USW Members Confront Exxon on Workers’ Rights, Transparency

USW members joined striking Australian union members at ExxonMobil’s annual shareholder meeting on Thursday, May 30, in Dallas to confront the company over its treatment of the Australian contractors and to advocate for greater transparency from the company on its political spending.

Longtime USW member and ExxonMobil employee Ricky Brooks, president of Local 13-2001, presented shareholders with a proposal, on behalf of the USW and 25 co-filers, that would require ExxonMobil to file a report detailing the company’s spending on political lobbying, both individually and through industry groups, each year. The proposal received 26 percent of shareholders’ votes. 

In addition to advocating for the transparency proposal, Brooks spoke out about safety issues at his Baytown, Texas, facility and brought attention to the unjust actions ExxonMobil has supported against the striking union members in Australia.

Two hundred workers have been on strike for about a year against a maintenance contractor that works for ExxonMobil’s Australian subsidiary, Esso Australia. The contractor has slashed wages and benefits and imposed a more burdensome work schedule.

Steven Soloman, one of four Australian workers who traveled to Dallas, attended the meeting and was prepared to confront the company about the hundreds of millions of dollars it has spent on union-busting efforts. Company officials, however, refused to allow him to speak. 

The company also took the extreme step of banning the other three Australian workers from admittance to the meeting, despite remarks from ExxonMobil CEO Darren Woods acknowledging that the company would need its world-class work force to reach its goal of doubling productivity in downstream and chemical sectors and tripling productivity in upstream activities by 2025.

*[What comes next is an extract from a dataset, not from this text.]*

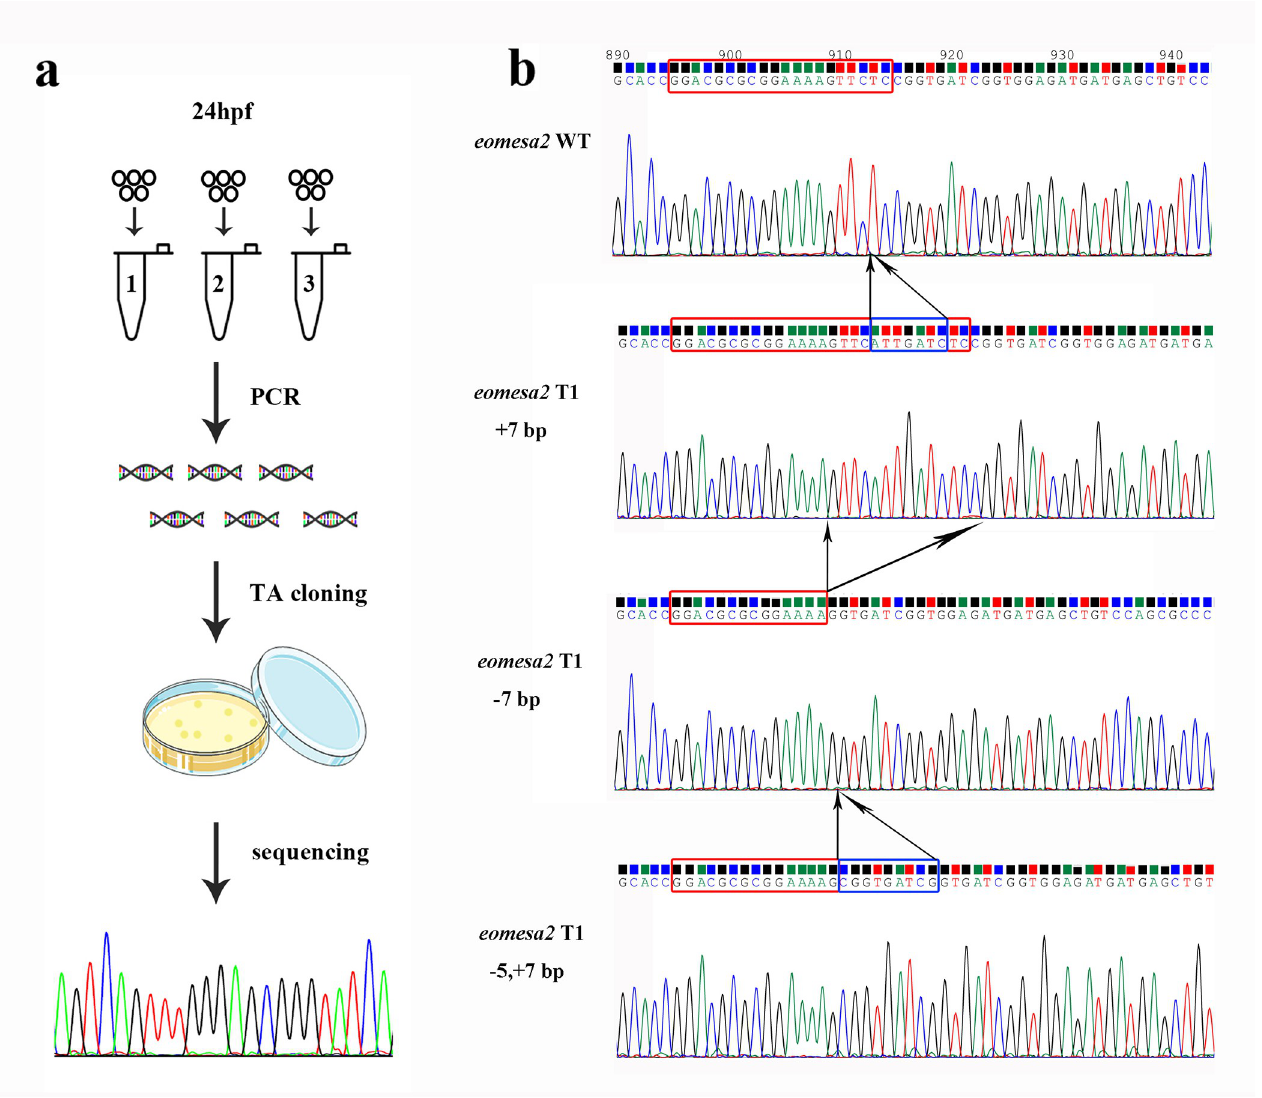
Fig 2. The efficiency of knock out at the eomesa1 and eomesa2 loci was evaluated by Sanger sequencing method at 24 hours post fertilization. (a) The procedure of gene editing efficiency measurement on 24 hpf embryo. (b) The sequencing chromatographs of TA cloning results show the representatives of three types of mutations including insertion (+7 bp), deletion (-7 bp) and both (-5,+7 bp) around T1 of eomesa1 locus. The red rectangles indicate the target bases, and the blue rectangles indicate the inserted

The company’s stated reason for barring the workers was to protect shareholder safety. However, none of the three banned union members have been charged with any crimes related to their legal strike in Australia.

The three barred union members were able to make their presence known outside the meeting by handing out leaflets to shareholders detailing their struggles and by speaking to a crowd of other organizations in attendance.